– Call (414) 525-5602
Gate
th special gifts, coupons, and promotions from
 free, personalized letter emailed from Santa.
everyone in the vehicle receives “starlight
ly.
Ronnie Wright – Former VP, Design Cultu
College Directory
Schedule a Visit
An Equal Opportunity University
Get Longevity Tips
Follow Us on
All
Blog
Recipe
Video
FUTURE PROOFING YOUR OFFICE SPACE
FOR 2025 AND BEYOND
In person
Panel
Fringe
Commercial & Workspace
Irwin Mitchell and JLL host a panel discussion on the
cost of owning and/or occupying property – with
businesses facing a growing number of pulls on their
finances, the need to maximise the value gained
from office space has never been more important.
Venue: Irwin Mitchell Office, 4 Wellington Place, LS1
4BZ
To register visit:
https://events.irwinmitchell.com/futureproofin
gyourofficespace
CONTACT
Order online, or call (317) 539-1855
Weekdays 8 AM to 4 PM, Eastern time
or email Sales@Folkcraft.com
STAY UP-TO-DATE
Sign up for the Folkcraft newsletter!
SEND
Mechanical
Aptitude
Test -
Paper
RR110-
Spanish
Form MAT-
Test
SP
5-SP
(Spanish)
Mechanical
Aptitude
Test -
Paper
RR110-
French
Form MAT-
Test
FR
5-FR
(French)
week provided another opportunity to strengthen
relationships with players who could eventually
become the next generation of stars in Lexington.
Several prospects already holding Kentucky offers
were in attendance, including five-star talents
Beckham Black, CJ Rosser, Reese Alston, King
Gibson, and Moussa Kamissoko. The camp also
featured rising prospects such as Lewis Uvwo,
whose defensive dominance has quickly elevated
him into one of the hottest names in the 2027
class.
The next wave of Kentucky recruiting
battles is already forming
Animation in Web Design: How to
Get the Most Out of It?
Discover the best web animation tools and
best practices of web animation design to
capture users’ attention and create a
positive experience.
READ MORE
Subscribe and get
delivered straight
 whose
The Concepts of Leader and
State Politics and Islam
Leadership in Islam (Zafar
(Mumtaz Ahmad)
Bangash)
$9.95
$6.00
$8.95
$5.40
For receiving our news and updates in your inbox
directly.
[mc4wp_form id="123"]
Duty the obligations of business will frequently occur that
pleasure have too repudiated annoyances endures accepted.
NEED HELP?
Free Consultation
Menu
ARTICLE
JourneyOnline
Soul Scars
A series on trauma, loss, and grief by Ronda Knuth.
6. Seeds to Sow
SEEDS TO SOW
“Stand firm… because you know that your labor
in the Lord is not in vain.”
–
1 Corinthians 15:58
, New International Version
----------------
Among the lines of the data, which ones contain the word "next"? Show them.

become the next generation of stars in Lexington.
The next wave of Kentucky recruiting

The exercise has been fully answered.